Son entraîneur Jesse Marsch pourra en revanche compter sur Jonathan David, le meilleur buteur de l'histoire de la sélection (39 buts) à seulement 26 ans. L'attaquant de la Juventus sera la principale menace offensive du onze à la feuille d'érable.

Dzeko de retour au Mondial

Fait étonnant, la Bosnie va vivre sa deuxième Coupe du monde après celle de 2014 au Brésil (élimination au 1er tour), alors qu'elle n'a encore jamais participé à un Euro. Elle y est parvenue en sortant vainqueure de deux séances de tirs au but lors des barrages, contre le Pays de Galles et l'Italie.

Déjà présent il y a douze ans, l'inusable Edin Dzeko est la figure de proue des "Dragons". A 40 ans, le meilleur buteur de la sélection (148 capes, 73 buts) a une occasion d'entrer un peu plus dans la légende en qualifiant la Bosnie pour une première phase à élimination directe.

Mais le sélectionneur Sergej Barbarez, un ancien attaquant reconverti joueur de poker professionnel, peut également compter sur deux jeunes talents pour animer son attaque: Esmir Bajraktarevic (21 ans) et Kerim Alajbegovic (19 ans).
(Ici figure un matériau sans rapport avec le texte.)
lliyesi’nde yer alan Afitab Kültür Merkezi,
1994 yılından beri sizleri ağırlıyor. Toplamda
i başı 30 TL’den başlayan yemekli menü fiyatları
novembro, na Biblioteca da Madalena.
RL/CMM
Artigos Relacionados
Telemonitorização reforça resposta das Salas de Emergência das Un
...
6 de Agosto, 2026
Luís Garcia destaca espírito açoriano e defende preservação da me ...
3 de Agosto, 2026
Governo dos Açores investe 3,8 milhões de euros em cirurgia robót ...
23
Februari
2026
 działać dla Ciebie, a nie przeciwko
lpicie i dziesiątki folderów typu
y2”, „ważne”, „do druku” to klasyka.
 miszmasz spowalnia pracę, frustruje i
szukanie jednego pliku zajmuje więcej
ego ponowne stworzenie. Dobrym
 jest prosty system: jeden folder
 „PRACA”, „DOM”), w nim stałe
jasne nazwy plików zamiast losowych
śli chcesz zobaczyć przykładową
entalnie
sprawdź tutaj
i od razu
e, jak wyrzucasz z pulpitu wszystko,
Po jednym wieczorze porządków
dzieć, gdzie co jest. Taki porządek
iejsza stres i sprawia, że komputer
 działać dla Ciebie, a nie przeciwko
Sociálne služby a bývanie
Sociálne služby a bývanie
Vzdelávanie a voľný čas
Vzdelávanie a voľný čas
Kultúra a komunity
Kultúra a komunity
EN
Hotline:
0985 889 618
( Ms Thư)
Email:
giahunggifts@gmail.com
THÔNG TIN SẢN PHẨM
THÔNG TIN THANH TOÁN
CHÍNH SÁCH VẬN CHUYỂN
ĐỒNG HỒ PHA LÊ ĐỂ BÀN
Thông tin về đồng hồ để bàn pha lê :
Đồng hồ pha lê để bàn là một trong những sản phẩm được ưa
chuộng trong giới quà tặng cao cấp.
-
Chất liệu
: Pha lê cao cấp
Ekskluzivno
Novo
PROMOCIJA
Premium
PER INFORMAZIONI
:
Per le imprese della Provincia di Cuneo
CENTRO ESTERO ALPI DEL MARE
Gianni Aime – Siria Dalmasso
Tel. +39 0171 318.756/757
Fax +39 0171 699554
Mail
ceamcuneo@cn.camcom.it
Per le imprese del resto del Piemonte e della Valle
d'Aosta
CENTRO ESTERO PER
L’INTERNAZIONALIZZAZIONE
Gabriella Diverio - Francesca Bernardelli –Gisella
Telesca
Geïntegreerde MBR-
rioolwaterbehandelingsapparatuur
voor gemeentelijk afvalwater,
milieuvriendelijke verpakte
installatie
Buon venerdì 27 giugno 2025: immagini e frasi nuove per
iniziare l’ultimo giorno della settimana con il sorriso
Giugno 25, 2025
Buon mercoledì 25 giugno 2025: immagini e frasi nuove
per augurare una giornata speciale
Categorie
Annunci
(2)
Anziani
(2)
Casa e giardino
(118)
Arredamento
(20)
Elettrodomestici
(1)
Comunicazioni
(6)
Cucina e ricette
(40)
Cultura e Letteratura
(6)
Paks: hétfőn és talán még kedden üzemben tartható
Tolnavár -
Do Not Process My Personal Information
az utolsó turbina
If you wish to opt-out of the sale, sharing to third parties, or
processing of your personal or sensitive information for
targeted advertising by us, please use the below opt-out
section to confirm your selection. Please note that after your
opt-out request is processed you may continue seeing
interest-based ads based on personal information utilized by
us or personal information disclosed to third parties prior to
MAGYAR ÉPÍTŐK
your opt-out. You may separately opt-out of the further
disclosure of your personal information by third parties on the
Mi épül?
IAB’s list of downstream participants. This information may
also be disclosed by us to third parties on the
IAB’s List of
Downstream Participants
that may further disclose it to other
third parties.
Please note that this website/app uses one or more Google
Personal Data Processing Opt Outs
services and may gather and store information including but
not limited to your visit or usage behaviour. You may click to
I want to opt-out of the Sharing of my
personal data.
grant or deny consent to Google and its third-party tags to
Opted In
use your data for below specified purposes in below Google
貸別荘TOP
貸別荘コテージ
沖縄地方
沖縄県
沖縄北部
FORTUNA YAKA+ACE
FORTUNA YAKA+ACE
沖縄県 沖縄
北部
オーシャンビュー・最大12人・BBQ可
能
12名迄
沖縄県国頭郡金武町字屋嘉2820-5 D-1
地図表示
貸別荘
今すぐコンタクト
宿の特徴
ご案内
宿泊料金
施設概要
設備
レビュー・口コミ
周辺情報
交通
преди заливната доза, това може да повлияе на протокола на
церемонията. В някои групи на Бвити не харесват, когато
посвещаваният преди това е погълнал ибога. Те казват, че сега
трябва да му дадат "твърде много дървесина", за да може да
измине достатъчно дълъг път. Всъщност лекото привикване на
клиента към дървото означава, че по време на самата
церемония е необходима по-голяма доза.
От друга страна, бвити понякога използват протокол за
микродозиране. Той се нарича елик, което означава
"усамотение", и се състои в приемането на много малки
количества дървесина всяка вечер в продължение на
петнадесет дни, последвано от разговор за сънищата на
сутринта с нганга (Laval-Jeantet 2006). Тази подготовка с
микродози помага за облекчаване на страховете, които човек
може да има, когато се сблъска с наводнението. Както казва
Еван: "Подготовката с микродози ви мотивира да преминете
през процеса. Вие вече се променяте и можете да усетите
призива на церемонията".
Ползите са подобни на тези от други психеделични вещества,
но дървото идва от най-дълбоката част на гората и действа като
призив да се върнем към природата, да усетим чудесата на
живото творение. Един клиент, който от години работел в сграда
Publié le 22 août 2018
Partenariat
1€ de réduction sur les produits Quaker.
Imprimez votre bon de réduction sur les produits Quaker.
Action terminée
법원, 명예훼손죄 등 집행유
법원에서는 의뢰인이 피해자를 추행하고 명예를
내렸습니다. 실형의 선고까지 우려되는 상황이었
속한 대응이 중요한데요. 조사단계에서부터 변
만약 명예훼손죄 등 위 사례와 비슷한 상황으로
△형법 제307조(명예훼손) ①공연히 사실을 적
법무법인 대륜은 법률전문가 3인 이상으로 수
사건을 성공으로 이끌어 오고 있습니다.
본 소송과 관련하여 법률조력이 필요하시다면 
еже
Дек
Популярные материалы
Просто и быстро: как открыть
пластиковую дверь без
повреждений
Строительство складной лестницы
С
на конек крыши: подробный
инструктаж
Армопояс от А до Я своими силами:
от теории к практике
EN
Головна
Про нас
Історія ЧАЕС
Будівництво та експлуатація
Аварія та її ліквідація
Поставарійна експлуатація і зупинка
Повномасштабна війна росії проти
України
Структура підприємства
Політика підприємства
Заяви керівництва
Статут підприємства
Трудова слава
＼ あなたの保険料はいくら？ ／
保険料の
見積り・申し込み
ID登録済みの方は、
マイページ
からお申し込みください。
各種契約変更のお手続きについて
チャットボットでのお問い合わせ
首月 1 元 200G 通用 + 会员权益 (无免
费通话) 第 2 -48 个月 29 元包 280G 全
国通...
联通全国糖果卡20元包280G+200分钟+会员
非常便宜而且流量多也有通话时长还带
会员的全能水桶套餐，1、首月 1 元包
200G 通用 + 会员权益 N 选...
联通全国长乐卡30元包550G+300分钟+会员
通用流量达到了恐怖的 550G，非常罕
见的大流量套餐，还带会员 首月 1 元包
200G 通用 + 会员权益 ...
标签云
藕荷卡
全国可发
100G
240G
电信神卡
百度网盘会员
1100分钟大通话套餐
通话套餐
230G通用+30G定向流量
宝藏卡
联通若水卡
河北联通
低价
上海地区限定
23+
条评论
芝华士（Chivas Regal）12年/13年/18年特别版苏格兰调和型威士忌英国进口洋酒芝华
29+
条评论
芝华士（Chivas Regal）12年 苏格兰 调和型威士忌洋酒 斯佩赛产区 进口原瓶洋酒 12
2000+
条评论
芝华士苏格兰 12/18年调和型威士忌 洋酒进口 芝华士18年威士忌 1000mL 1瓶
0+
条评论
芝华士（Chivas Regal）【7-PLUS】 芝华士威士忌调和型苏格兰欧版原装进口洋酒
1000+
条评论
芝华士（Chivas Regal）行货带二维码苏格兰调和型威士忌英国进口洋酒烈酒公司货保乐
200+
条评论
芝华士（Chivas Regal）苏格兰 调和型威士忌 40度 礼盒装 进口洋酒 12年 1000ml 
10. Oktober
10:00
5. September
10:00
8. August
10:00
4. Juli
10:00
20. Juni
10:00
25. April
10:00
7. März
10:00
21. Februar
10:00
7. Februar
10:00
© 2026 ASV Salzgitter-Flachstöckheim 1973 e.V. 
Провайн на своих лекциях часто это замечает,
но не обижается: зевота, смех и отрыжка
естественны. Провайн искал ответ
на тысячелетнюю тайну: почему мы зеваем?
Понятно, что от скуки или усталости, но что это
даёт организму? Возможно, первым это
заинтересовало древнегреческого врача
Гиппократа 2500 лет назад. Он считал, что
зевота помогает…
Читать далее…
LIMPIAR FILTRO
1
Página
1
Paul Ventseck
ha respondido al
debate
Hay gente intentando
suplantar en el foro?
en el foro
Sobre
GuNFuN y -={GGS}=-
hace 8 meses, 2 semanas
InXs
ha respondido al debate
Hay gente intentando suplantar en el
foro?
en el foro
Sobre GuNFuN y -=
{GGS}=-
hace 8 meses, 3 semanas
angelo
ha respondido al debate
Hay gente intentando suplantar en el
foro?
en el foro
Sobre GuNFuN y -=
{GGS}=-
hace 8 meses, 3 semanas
Le deuxième s'est révélé cette saison à Salzbourg, marquant notamment un doublé contre Bâle en Europa League.

Qatar: le maillon faible

Le Qatar, premier adversaire de la Suisse (le 12 juin à Santa Clara), est a priori l'équipe la plus faible de ce groupe B. Il y a quatre ans, l'émirat avait manqué le coche dans "son" Mondial, terminant à la dernière place de son groupe avec trois défaites.

Les Grenat ont peiné pour obtenir leur billet, subissant de cuisantes défaites en qualification contre le Kirghizistan (3-1) et les Emirats arabes unis (5-0) qui ont coûté leur place à deux entraîneurs espagnols, Tintin Marquez et Luis Garcia. C'est leur compatriote Julen Lopetegui, ex-sélectionneur de la Roja, qui a finalement mené le Qatar à sa deuxième Coupe du monde.

Son équipe est composée exclusivement de joueurs évoluant dans le championnat qatarien, hormis l'arrière gauche Homam Al-Amim, qui joue en 2e division espagnole. Le meilleur joueur est sans aucun doute Akram Afif (126 sélections, 40 buts), qui n'a toutefois jamais réussi à s'imposer en Europe.